**PROBLEM**
Swap "series" for "data set" throughout the listing below and write out its lines again with nothing else altered. Omit the pictures.

━━ SUPPLIED MATERIAL

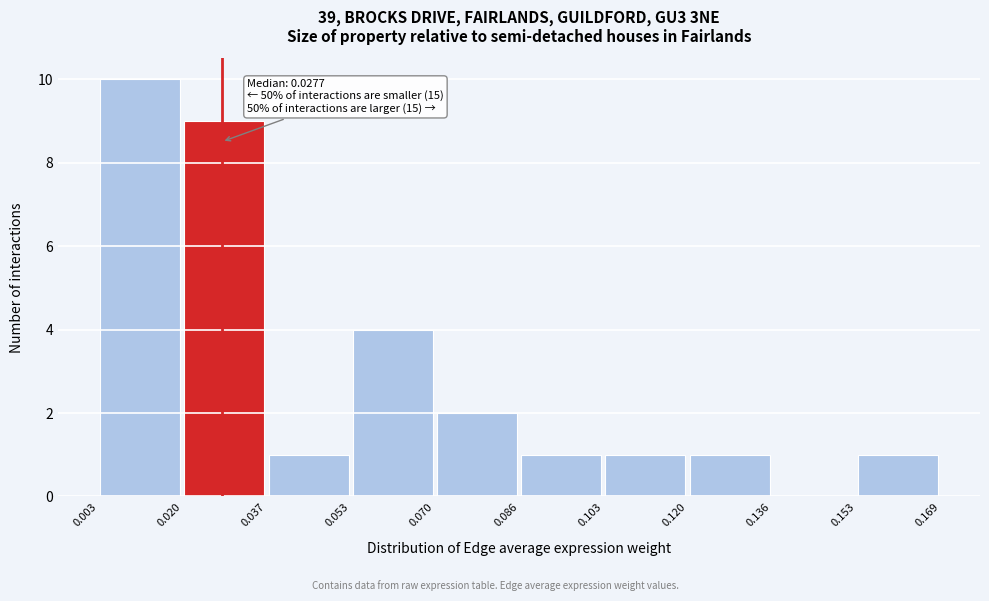

Which range on the x-axis has the tallest bar?

0.003 to 0.020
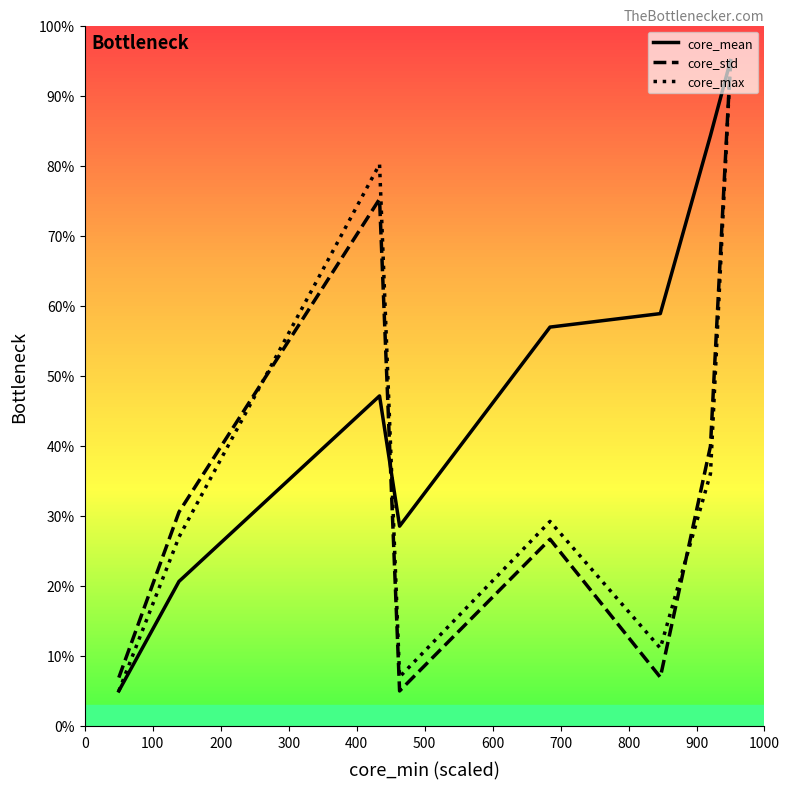

What is the greatest value displayed?

950.0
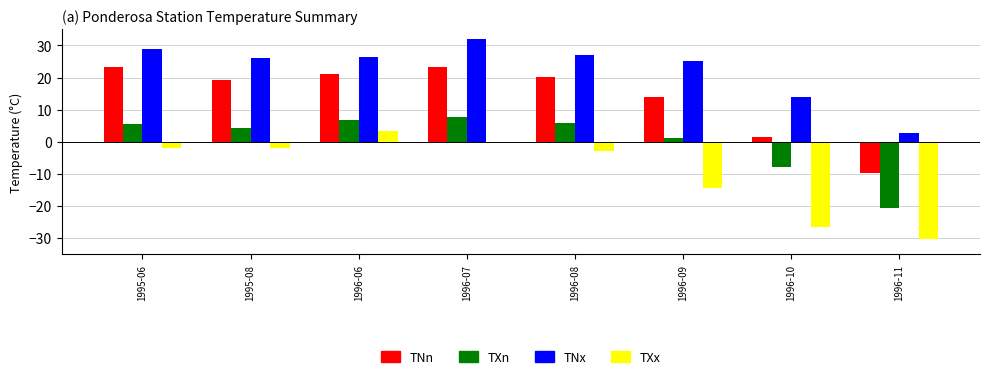

How many series are shown in this chart?

4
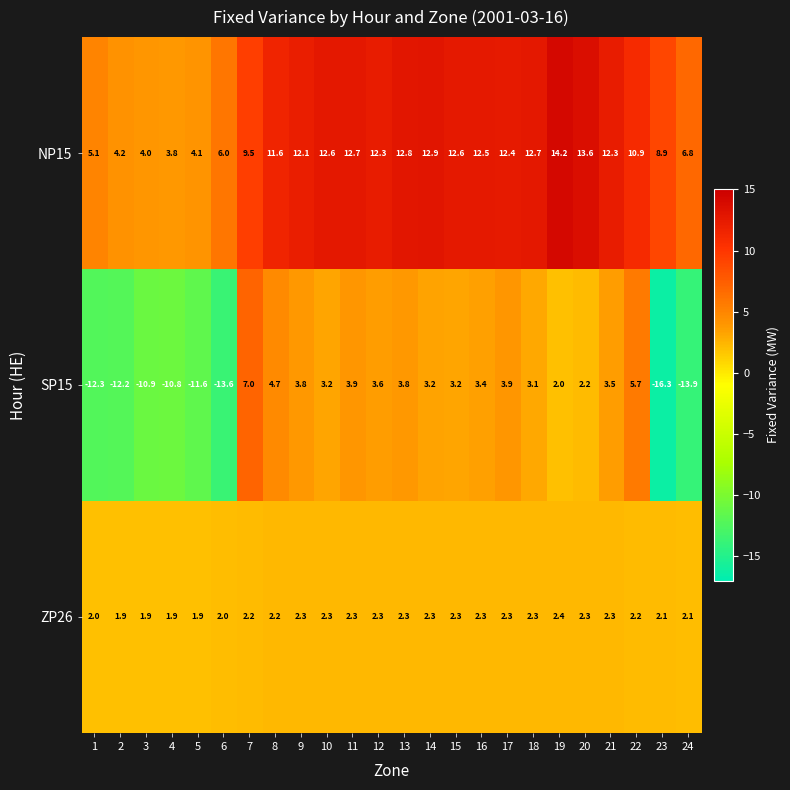

Where does the SP15 series first go above 3?

7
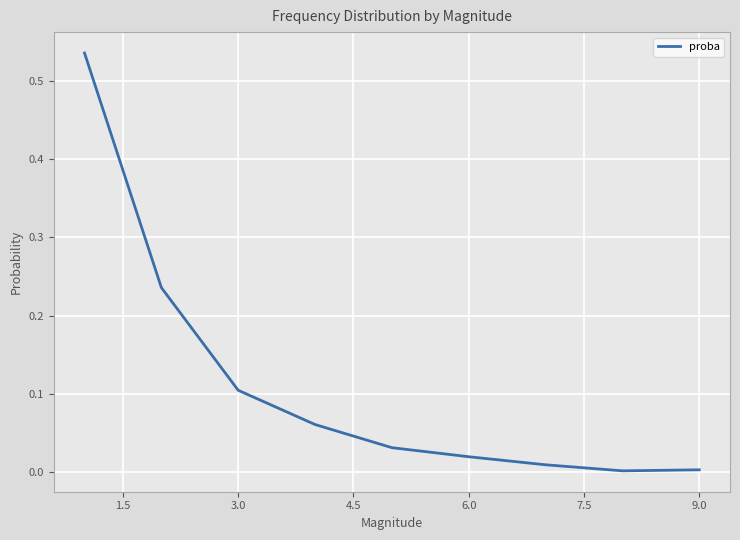

What is the sum of all values?

1.0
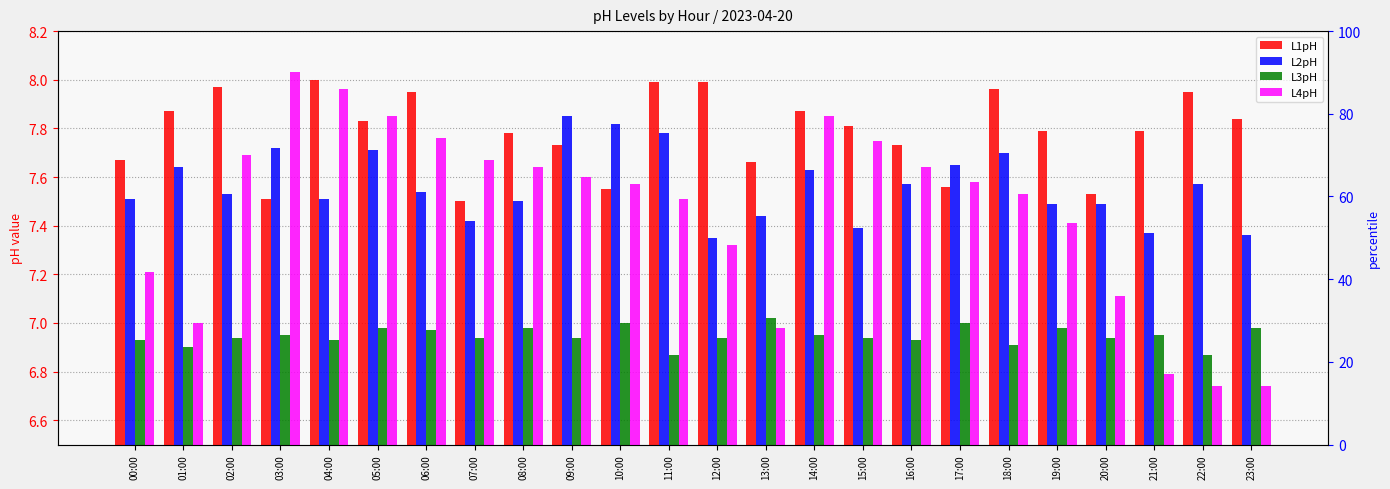

What position from the right is 12:00?

12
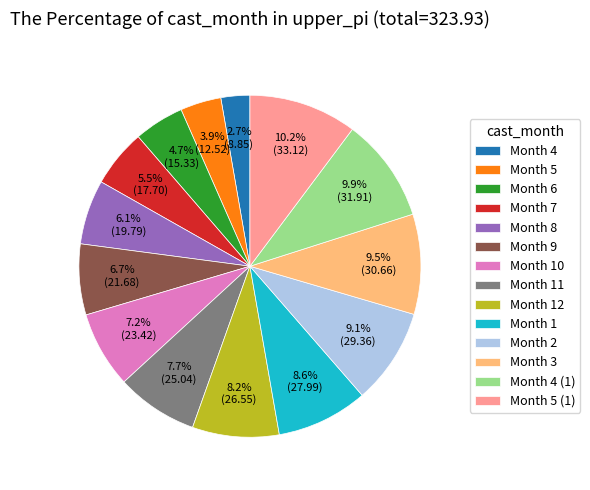

Is the sum of Month 1 and Month 7 greater than half?

No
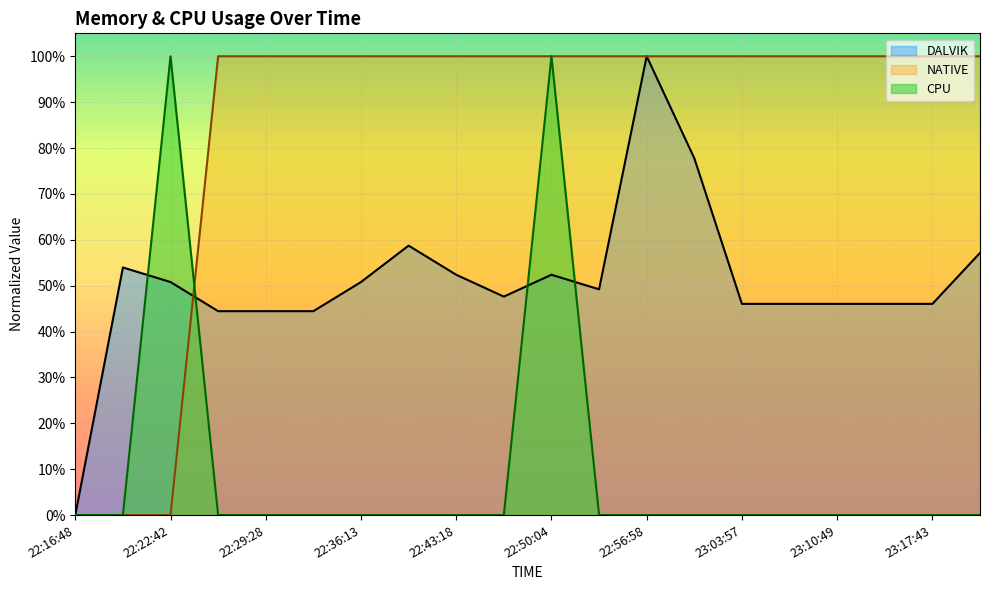

The CPU series shows 0.0 at 23:17:43. True or false?

True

━━━━

**EXERCISE RESPONSE**
Which range on the x-axis has the tallest bar?

0.003 to 0.020

What is the greatest value displayed?

950.0

How many data set are shown in this chart?

4

Where does the SP15 data set first go above 3?

7

What is the sum of all values?

1.0

What position from the right is 12:00?

12

Is the sum of Month 1 and Month 7 greater than half?

No

The CPU data set shows 0.0 at 23:17:43. True or false?

True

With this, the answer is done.